Start of Text for analysis
A technical challenge is to perform a conversion from time-series data to image data in an ANN model. Several studies have reported how to map time-series trends in a 2D spatial image. For example, stock market predictions in near-future trend employed the image of 31 stocks × 100 time steps [22]. The precipitation predictions utilized an image of spatial information of climates in time series, such as air temperatures at eight locations × eight time steps with a ten-minute interval [23]. If we apply these conversion techniques, the CNN coupled with a transfer-learning approach can predict time-series data for flood events.
This paper proposes a new data-driven-based model for flood modeling. The model consists of a CNN incorporated with transfer learning to efficiently and quickly predict time-series water levels in flood events even in different domains after pretraining the CNN in a certain domain. First, we will show the verification of the CNN-based flood model in large datasets obtained in a certain watershed. Second, we will evaluate the performance of the CNN with a transfer-learning approach in a different watershed. Last, we will evaluate the prediction accuracy for the number of retrainings of the CNN with the transfer learning.

2. Materials and Methods

2.1. Study Site

We selected two watersheds that do not have flood control facilities such as large dams and ponds (Figure 1). The first watershed is a part of the Oyodo River watershed, which is located in Southwest Japan. The watershed has an area of 861 km2, a main river with a length of 52 km that flows to the Hiwatashi gauge station near Oyodo River Dam (31.7870° N, 131.2392° E) downstream, and an elevation that ranges from 118 to 1350 m. The area often experiences heavy rainfall events from the summer to early fall due to typhoons. This watershed is named “Domain A” in this study. Another watershed is the Abashiri River watershed toward the northeast of Hokkaido. The watershed has an area of 1380 km2, a main river with a length of 115 km that flows to the outlet in the North Pacific, and an elevation that ranges from 0 to 978 m. Heavy rainfall events have seldom occurred due to weak monsoon impacts and few occurrences of typhoon tracks and approaches. We refer to this watershed as “Domain B”.

2.2. Data Acquisition

The hourly datasets for rainfalls and water levels from 1992 to 2017 in Domain A and 2000 to 2019 in Domain B were obtained from the website of the hydrology and water-quality database [24], managed by the Ministry of Land, Infrastructure, Transport, and Tourism in Japan (MLIT Japan) and the meteorological database [25] that belongs to the Japan Meteorological Agency (JMA). The observed datasets in Domain A were obtained from five gauge stations for water level and 11 gauge stations for rainfall. Domain B had four water-level stations and nine rainfall stations. The downstream stations where the model predicts water levels were Hiwatashi for Domain A and Hongou for Domain B (Figure 1). We focused on the historical flood events at each domain. Each flood event has a 123-hour duration, including the time of the flood maximum peak, three days before the peak, and two days after the peak. One maximum peak during the duration of each flood event was identified when the water level exceeded a certain criterion of water levels—approximately 45% to 60% of the highest peak of the observed datasets among all flood events. The quantity of data for each flood event is 123. If multiple peaks exist locally in one flood event, note that only the highest peak is regarded as the maximum value of the event. The datasets in Domain A and Domain B are listed in Table 1 and Table 2, respectively. The geographical and observational characteristics of both domains are shown in Table 3.
End of Text for analysis
**To-do item a**
Echo, word for word, the lines of the listing from its first line through the line containing "Maple Oat Muffin", both ends included, and nothing else.
The flood-modeling text and the listing come from unrelated sources.
Start of Supplied records
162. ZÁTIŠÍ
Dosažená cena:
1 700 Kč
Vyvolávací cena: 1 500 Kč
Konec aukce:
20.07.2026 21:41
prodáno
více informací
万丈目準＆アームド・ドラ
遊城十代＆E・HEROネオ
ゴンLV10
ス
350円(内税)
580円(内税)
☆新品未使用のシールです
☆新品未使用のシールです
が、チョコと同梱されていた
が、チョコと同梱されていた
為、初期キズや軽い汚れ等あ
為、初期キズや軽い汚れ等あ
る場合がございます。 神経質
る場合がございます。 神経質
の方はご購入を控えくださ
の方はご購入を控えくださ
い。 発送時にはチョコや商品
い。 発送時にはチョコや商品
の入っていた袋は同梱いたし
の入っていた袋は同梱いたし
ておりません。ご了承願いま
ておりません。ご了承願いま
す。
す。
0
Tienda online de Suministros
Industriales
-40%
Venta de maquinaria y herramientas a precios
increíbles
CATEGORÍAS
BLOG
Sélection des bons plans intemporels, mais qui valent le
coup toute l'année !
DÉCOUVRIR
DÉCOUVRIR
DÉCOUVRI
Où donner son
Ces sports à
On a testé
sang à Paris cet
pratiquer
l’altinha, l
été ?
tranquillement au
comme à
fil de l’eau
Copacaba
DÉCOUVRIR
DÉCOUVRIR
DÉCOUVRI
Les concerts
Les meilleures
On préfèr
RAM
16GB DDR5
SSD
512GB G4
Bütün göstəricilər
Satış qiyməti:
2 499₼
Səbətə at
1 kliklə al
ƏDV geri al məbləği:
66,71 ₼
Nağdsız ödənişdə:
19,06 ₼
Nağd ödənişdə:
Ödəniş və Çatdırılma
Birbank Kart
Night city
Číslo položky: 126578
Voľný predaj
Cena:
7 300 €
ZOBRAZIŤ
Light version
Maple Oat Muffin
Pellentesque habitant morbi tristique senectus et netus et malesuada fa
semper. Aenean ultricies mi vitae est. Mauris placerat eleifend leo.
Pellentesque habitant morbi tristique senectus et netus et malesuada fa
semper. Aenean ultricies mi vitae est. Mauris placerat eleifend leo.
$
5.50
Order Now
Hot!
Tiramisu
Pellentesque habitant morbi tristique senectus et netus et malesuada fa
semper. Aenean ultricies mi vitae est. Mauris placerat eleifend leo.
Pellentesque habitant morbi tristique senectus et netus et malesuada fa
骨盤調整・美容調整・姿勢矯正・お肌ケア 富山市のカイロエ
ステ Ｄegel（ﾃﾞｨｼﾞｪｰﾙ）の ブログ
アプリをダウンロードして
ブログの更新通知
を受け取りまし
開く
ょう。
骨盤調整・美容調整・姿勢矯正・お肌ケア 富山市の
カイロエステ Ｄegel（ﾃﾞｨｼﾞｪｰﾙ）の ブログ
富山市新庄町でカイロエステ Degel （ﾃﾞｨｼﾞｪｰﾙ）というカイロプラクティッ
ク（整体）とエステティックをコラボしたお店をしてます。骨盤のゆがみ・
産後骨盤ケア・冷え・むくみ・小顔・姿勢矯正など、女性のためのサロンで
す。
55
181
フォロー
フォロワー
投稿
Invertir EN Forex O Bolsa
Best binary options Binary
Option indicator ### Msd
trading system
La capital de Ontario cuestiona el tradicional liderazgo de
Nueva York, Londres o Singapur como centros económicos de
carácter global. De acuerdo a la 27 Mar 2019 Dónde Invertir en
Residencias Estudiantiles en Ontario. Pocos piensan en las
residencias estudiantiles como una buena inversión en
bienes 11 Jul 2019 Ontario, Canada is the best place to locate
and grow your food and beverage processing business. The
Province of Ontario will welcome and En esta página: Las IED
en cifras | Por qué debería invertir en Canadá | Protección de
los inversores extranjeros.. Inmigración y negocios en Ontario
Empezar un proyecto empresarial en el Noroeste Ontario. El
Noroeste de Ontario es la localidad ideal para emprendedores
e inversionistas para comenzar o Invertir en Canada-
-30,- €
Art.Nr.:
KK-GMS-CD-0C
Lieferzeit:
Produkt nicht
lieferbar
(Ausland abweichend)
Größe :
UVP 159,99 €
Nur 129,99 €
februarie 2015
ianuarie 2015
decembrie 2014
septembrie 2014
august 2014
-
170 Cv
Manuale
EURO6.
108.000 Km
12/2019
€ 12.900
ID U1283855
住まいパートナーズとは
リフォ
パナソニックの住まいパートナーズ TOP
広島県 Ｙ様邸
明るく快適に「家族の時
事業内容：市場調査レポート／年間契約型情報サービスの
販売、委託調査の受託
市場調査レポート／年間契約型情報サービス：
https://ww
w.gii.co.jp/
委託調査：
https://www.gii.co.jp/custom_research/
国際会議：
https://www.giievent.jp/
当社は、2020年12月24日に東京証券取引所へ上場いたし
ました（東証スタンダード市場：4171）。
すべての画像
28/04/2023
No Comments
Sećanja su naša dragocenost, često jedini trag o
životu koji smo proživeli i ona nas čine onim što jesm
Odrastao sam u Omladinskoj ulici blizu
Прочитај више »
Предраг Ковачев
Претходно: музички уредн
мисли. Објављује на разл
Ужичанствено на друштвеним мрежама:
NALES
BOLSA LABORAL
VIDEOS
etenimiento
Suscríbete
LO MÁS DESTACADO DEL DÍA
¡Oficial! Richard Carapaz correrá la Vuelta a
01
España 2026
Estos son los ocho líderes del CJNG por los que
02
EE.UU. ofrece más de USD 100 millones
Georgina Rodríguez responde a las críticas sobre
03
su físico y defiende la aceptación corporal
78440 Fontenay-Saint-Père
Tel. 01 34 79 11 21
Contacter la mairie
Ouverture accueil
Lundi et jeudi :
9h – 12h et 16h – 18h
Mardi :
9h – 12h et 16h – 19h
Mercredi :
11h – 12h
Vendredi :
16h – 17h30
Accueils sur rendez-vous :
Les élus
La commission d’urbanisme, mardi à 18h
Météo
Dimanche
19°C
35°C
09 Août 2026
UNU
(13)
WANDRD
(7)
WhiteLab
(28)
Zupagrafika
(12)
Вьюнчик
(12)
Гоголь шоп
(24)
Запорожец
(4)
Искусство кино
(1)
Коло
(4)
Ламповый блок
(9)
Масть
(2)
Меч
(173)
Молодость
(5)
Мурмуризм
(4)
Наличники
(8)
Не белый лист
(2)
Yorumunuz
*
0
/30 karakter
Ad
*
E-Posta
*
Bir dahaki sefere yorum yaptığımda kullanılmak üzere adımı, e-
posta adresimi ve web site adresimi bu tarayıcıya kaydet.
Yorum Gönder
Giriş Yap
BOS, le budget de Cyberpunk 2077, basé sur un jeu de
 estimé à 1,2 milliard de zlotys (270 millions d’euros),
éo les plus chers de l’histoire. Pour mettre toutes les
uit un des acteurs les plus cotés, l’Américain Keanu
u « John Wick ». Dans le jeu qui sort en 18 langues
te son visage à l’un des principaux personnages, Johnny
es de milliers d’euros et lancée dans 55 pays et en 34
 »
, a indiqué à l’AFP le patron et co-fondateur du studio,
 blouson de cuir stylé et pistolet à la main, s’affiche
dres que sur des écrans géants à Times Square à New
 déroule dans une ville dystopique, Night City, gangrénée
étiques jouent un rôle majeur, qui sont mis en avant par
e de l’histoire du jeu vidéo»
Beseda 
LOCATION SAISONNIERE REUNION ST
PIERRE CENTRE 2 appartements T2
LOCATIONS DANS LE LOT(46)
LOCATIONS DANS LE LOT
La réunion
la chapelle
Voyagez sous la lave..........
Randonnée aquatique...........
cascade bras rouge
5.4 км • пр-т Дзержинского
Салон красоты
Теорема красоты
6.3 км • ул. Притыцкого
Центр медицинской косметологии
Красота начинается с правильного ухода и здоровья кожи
End of Supplied records
**To-do item b**
Duplicate the passage of the flood-modeling text between "This paper proposes" and "the transfer learning.", inclusive, without changing a word.

**Worked solution a**
162. ZÁTIŠÍ
Dosažená cena:
1 700 Kč
Vyvolávací cena: 1 500 Kč
Konec aukce:
20.07.2026 21:41
prodáno
více informací
万丈目準＆アームド・ドラ
遊城十代＆E・HEROネオ
ゴンLV10
ス
350円(内税)
580円(内税)
☆新品未使用のシールです
☆新品未使用のシールです
が、チョコと同梱されていた
が、チョコと同梱されていた
為、初期キズや軽い汚れ等あ
為、初期キズや軽い汚れ等あ
る場合がございます。 神経質
る場合がございます。 神経質
の方はご購入を控えくださ
の方はご購入を控えくださ
い。 発送時にはチョコや商品
い。 発送時にはチョコや商品
の入っていた袋は同梱いたし
の入っていた袋は同梱いたし
ておりません。ご了承願いま
ておりません。ご了承願いま
す。
す。
0
Tienda online de Suministros
Industriales
-40%
Venta de maquinaria y herramientas a precios
increíbles
CATEGORÍAS
BLOG
Sélection des bons plans intemporels, mais qui valent le
coup toute l'année !
DÉCOUVRIR
DÉCOUVRIR
DÉCOUVRI
Où donner son
Ces sports à
On a testé
sang à Paris cet
pratiquer
l’altinha, l
été ?
tranquillement au
comme à
fil de l’eau
Copacaba
DÉCOUVRIR
DÉCOUVRIR
DÉCOUVRI
Les concerts
Les meilleures
On préfèr
RAM
16GB DDR5
SSD
512GB G4
Bütün göstəricilər
Satış qiyməti:
2 499₼
Səbətə at
1 kliklə al
ƏDV geri al məbləği:
66,71 ₼
Nağdsız ödənişdə:
19,06 ₼
Nağd ödənişdə:
Ödəniş və Çatdırılma
Birbank Kart
Night city
Číslo položky: 126578
Voľný predaj
Cena:
7 300 €
ZOBRAZIŤ
Light version
Maple Oat Muffin

**Worked solution b**
This paper proposes a new data-driven-based model for flood modeling. The model consists of a CNN incorporated with transfer learning to efficiently and quickly predict time-series water levels in flood events even in different domains after pretraining the CNN in a certain domain. First, we will show the verification of the CNN-based flood model in large datasets obtained in a certain watershed. Second, we will evaluate the performance of the CNN with a transfer-learning approach in a different watershed. Last, we will evaluate the prediction accuracy for the number of retrainings of the CNN with the transfer learning.